The knife was lifted away from his face. The one called Taxman bound his ankles together with several wraps of duct tape, then kept taping up to his knees, swathing his legs like a mummy’s. He jerked Monks up into a kneeling position, and wrapped his upper body from shoulders to waist, pinioning his arms. Then the two men together rolled Monks into a sleeping bag and zipped it shut. They picked him up as if they were carrying a stretcher, and loaded him into the SUV’s rear compartment.

Taxman bent close to Monks. It was the first glimpse of him that Monks had gotten. He was also well dressed, his hair short and blond, giving him the look of a prematurely balding accountant. But his lean face was etched with intensity. His age was hard to guess-somewhere between thirty and forty. His breath smelled of mints, but Monks caught a hint of a harsh smell that he recognized from the ER-methamphetamine.

“Tell me you’ll stay quiet, I won’t gag you,” he said.

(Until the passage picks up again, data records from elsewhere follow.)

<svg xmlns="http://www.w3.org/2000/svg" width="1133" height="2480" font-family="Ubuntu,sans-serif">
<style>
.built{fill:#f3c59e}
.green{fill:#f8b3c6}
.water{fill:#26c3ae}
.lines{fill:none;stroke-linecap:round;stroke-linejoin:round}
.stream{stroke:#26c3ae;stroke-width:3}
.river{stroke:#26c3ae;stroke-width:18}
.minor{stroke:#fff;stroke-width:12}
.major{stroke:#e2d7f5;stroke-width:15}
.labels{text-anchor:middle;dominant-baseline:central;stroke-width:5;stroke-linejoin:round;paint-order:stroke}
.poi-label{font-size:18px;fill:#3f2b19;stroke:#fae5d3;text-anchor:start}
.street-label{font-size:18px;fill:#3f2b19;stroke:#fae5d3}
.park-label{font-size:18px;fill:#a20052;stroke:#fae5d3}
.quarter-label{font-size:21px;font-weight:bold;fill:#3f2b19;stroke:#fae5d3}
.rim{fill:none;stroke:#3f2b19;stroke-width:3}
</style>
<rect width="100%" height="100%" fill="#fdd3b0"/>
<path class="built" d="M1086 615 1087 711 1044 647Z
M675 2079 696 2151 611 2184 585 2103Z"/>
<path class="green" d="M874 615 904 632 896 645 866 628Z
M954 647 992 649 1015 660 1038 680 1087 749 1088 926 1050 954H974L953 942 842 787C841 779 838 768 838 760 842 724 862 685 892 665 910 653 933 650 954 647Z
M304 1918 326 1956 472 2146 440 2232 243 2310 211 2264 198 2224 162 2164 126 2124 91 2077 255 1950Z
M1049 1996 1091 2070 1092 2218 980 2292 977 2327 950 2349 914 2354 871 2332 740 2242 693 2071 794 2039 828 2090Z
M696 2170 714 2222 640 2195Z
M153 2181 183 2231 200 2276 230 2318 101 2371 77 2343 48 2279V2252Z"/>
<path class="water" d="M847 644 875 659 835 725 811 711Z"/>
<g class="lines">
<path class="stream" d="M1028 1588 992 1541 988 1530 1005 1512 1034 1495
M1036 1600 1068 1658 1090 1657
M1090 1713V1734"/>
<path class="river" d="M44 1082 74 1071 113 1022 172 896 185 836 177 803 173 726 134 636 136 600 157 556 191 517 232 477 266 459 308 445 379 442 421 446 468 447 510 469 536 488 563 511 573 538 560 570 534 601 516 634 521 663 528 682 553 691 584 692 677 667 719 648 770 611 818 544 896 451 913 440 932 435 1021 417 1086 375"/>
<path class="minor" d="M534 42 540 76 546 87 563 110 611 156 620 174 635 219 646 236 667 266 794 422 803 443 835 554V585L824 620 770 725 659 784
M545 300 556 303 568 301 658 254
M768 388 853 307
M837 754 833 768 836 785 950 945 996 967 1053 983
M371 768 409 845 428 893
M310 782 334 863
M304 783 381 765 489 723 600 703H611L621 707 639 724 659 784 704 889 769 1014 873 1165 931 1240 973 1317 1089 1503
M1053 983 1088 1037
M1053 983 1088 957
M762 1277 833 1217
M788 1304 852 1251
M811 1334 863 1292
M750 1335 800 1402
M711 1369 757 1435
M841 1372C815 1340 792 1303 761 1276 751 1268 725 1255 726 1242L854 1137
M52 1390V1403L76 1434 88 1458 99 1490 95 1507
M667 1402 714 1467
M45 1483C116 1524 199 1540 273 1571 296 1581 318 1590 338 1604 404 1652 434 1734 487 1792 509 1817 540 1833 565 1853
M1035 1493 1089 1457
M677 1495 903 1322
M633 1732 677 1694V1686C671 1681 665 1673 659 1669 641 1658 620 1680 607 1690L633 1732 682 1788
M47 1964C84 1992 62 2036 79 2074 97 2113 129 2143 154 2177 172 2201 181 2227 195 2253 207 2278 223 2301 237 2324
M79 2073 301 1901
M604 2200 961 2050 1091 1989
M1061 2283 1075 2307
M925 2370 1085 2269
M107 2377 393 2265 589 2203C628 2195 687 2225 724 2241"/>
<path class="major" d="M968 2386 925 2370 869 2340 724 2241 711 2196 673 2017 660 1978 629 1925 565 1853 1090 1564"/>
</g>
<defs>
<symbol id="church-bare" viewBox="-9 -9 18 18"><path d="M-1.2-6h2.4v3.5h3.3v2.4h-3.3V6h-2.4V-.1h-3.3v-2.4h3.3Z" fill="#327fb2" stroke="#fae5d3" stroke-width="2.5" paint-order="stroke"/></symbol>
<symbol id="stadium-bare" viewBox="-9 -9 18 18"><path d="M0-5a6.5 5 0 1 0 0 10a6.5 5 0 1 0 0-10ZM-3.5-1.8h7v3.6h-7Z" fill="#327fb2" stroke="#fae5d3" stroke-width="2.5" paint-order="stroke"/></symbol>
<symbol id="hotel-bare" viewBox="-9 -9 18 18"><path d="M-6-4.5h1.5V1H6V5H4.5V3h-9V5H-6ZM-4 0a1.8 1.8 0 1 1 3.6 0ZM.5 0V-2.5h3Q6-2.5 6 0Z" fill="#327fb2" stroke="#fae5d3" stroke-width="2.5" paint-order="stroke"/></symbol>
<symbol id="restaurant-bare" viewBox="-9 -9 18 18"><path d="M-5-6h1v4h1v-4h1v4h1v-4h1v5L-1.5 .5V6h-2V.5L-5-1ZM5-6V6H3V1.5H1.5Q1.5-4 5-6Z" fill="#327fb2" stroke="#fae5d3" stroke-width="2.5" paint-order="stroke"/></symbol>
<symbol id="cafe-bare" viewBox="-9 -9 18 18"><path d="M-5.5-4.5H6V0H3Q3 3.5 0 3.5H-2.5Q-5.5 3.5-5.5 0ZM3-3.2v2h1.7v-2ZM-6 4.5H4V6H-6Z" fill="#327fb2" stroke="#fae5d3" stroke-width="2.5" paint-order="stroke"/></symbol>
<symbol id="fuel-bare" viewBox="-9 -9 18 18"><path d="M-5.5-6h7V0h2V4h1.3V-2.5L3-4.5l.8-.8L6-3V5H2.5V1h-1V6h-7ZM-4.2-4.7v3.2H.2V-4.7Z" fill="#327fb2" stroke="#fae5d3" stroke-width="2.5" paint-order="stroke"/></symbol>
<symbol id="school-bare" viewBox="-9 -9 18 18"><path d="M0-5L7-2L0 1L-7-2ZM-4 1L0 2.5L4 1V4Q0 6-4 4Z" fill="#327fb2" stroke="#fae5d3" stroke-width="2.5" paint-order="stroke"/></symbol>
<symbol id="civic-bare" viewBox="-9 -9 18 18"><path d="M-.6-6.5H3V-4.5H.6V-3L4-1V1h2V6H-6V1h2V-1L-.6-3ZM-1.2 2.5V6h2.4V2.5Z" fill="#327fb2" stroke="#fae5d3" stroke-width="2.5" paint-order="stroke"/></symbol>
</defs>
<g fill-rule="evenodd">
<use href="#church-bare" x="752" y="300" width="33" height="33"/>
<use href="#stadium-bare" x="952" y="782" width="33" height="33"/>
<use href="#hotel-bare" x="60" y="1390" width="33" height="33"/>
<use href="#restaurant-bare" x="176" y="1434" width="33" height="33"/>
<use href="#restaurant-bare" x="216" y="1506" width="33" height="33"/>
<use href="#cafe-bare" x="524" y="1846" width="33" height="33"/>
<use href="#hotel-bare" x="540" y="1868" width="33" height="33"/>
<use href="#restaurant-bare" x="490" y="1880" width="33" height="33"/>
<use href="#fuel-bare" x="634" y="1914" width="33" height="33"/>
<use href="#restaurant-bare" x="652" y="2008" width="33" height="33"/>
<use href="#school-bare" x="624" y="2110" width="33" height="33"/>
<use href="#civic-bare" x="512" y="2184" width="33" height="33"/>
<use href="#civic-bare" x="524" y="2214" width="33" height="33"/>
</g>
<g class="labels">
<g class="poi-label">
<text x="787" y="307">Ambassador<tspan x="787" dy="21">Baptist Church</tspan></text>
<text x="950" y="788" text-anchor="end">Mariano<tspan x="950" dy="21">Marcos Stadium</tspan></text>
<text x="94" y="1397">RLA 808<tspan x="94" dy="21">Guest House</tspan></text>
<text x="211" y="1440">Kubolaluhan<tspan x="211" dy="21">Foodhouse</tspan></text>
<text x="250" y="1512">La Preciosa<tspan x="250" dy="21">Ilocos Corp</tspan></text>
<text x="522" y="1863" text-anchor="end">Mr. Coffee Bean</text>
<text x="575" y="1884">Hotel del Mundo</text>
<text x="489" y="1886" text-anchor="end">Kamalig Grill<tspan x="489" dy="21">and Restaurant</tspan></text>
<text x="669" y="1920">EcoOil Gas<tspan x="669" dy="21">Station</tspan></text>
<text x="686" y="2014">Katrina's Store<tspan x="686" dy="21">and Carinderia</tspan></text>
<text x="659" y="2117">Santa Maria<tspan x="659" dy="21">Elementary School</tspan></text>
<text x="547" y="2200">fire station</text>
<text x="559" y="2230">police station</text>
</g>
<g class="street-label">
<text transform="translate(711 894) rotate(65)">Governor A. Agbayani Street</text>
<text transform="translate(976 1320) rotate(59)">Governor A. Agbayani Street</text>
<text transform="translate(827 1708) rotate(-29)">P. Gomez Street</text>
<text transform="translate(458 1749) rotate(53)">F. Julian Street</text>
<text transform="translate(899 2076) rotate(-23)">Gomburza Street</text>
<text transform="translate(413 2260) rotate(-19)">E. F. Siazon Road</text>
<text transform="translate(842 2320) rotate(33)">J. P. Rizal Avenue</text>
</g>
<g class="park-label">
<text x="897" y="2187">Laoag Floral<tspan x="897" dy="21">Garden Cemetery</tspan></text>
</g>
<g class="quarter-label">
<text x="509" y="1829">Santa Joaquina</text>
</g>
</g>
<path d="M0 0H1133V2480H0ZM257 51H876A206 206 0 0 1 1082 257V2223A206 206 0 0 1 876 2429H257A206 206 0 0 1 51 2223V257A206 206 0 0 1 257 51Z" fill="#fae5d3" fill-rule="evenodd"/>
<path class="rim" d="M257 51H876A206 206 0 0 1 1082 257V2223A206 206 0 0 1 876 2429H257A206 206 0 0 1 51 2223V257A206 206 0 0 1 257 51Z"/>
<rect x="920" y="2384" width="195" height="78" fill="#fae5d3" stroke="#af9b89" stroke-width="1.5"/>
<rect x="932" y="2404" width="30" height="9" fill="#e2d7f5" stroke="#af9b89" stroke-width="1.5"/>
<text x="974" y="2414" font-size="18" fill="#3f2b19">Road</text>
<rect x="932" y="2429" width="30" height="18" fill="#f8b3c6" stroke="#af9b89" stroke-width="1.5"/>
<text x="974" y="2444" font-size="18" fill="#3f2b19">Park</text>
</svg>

This time, the twang of Texas or the South came through clearly.

Monks nodded.

They quickly threw more sleeping bags over him, covering his face, then piled other stuff on and around him. They closed the rear door and locked it. Other doors opened and closed, and the engine started. Gasoline sloshed in the tank underneath him as the SUV lurched across the rutted turnout to the paved road.

He knew that they were heading northeast. In another twenty-five or thirty minutes, he felt the vehicle go through a series of stops and turns, then accelerate to a steady high speed. They had turned onto Highway 101-north, he guessed, although he couldn’t be sure of that.

Right this second, he was almost certainly surrounded by other vehicles driving alongside, literally close enough to touch. But they might as well have been on Mars.

The ride smoothed out, with the quiet drone of the drive train beneath his ear and the faint reek of exhaust and gas in his nostrils. Monks lay still, cramped and uncomfortable. By now, anger was rising in him to join his fear, although there was still plenty of that. Outwardly, these people looked like a church group-maybe fundamentalists of some stamp. But they operated with military precision. And that brief look into the eyes of the one called Taxman had chilled Monks more than the guns.

He knew he’d made enemies over the years, dangerous and violent ones. The possibility that he or his family might become victims of sadistic revenge was never far from his mind.

But what tore at him more than anything else was the young man he had seen inside the van: his son. Who apparently had identified Monks by rapping on the window-a Judas kiss.

What the hell was Glenn doing in on this?

2

When the SUV finally stopped for good, Monks guessed that they had been driving for close to six hours. It was sometime around midnight, and the only thing he was sure of was that they were in the middle of nowhere. The first two to three hours had been on freeway, uninterrupted, strengthening his sense that they were heading north, probably on Highway 101. Then came another hour and a half of increasingly slower, curvier roads. The rest was gravel or dirt, rutted and rough. His body had taken a beating. He had started to lose circulation, particularly in his tightly cuffed hands. His wrists were chafed from twisting, trying to keep his fingers from going numb. His bladder was ready to burst.